Por: Fernando Molica

Escolas de samba nas salas de aula

Viradouro fez um enredo chamado de "Arroboboi Dangbé", sobre o culto vodum às serpentes | Foto: Marcelo Perillier

Os conhecimentos acumulados, reciclados e levados para a Avenida pelas escolas de samba deveriam ser incorporados aos currículos das escolas, principalmente daquelas que ficam nas vizinhanças das agremiações.

Foi por acompanhar os desfiles desde pequeno que soube da existência da cronista Eneida de Moraes e do poeta Jorge de Lima, da Pasárgada de Manuel Bandeira, de Macunaíma, da Guerra de Canudos, da criação do mundo na tradição nagô, da vedete Zaquia Jorge — agora enredo de livro de Marcelo Moutinho.

Foi ao amanhecer de terça, com a Viradouro, que aprendi algo sobre as guerreiras Mino, do reino Daomé. Na véspera, a Beija-Flor me alertou para a existência de Bendito Santos, o Rás Gonguila. Há alguns anos, a Mangueira me apresentou a Dom Obá 2o, príncipe dos esfarrapados.

Mas além de tratarem de assuntos pra lá de relevantes em seus enredos, as escolas, pelo simples fato de existirem, carregam uma quantidade inimaginável de saberes e experiências. Escola de samba tem a ver com formação comunitária, com afirmação cultural, com negociação com o mundo institucional. São escolas de formação artística, plástica, dramatúrgica, poética, musical e cidadã.

Escolas marcam e enchem de afeto o território de nossas cidades. Impossível separar a Estação Primeira de Mangueira da favela que lhe serviu de berço e que até hoje a embala, é por sua causa que aquele morro no caminho do Centro é uma marca conhecida internacionalmente, identificável assim que avistamos uma combinação de suas cores.

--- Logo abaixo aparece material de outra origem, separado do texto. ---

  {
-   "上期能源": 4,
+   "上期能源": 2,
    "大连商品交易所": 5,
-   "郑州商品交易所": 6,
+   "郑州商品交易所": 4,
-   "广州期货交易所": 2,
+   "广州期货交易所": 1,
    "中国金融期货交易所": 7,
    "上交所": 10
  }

A Mocidade retira da Vila Vintém a caracterização de ser apenas mais uma favela carioca, assim como fazem Tijuca, São Clemente, Salgueiro, Tuiuti e tantas outras. Madureira ("Seu samba, sua história/Madureira, cantamos sua glória") tem lugar especial no coração de milhões e milhões de brasileiros por ser a terra de potências como Portela e Império Serrano.

A Beija-Flor já foi de Nilópolis; hoje, é o contrário, Nilópolis é que é da Beija-Flor. Na escola brilham estrelas como Selminha Sorriso e Neguinho da Beija-Flor, duas das maiores personalidades da vida cultural brasileira. Até hoje estendemos um imaginário tapete vermelho (no caso, verde e rosa) cada vez que ouvimos Cartola e Nelson Cavaquinho.

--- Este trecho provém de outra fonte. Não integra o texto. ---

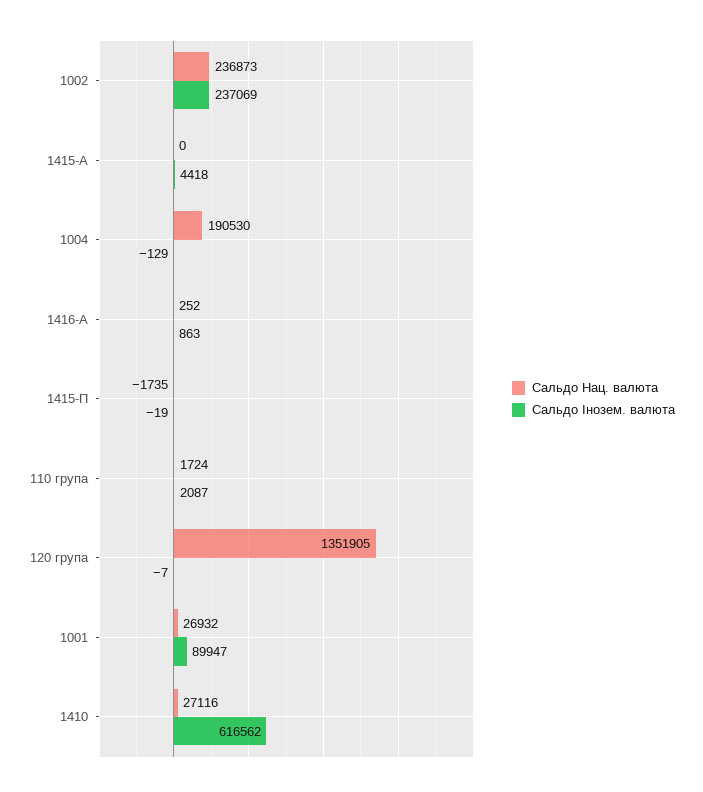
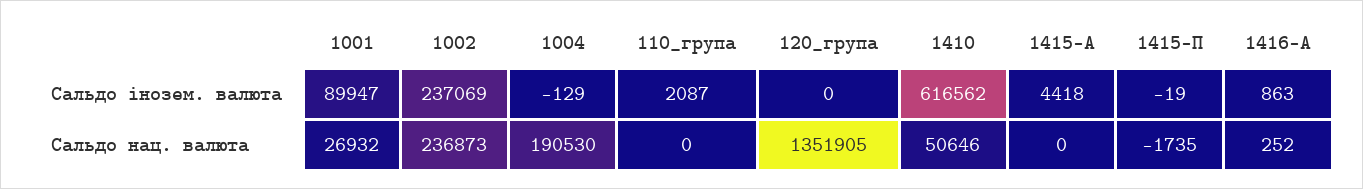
  {
    "Сальдо Нац. валюта": {
      "1002": 236873,
      "1415-А": 0,
      "1004": 190530,
      "1416-А": 252,
      "1415-П": -1735,
-     "110 група": 1724,
+     "110 група": 0,
      "120 група": 1351905,
      "1001": 26932,
-     "1410": 27116
+     "1410": 50646
    },
    "Сальдо Інозем. валюта": {
      "1002": 237069,
      "1415-А": 4418,
      "1004": -129,
      "1416-А": 863,
      "1415-П": -19,
      "110 група": 2087,
-     "120 група": -7,
+     "120 група": 0,
      "1001": 89947,
      "1410": 616562
    }
  }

Numa sociedade tão elitista e racista, em que valores da cultura branca são tão exaltados, seria muito legal que mestres e componentes de baterias fossem às escolas de suas comunidades mostrar o que fazem, e como fazem. O mesmo em relação a passistas, carnavalescos, aderecistas, escultores, enredistas, carpinteiros.

Crianças que nascem em locais marcados pela violência, que são apresentados ao Estado pela atuação da polícia, que têm tiroteios como trilha sonora, que ouvem seguidas referências depreciativa às suas comunidades precisam saber que nelas houve e há muita gente bamba, admirada em todo mundo.

Outro ponto importante seria tratar da mitologia de matrizes africanas e indígenas, algo tão ressaltado pelas escolas. Não se trataria de proselitismo religioso, mas de conhecer mitos tão relevantes quanto os presentes nas tradições grega e romana — ninguém precisa acreditar em Zeus, Atena e Apolo para estudá-los. O mesmo princípio deve ser aplicado a Oxalá, Xangô e Iansã. Não podemos negar uma herança cultural tão forte e tão presente.

Nas últimas décadas houve a publicação de dezenas de livros que tratam das escolas e de seus personagens, universidades como a Uerj mantêm centros especializados em Carnaval. Há uma rica produção acadêmica que precisa ser democratizada, há milhares de talentos que precisam ser mais conhecidos e reverenciados — e há milhões de crianças que terão ainda mais motivos para se orgulharem de suas comunidades, de suas histórias e de seus antepassados.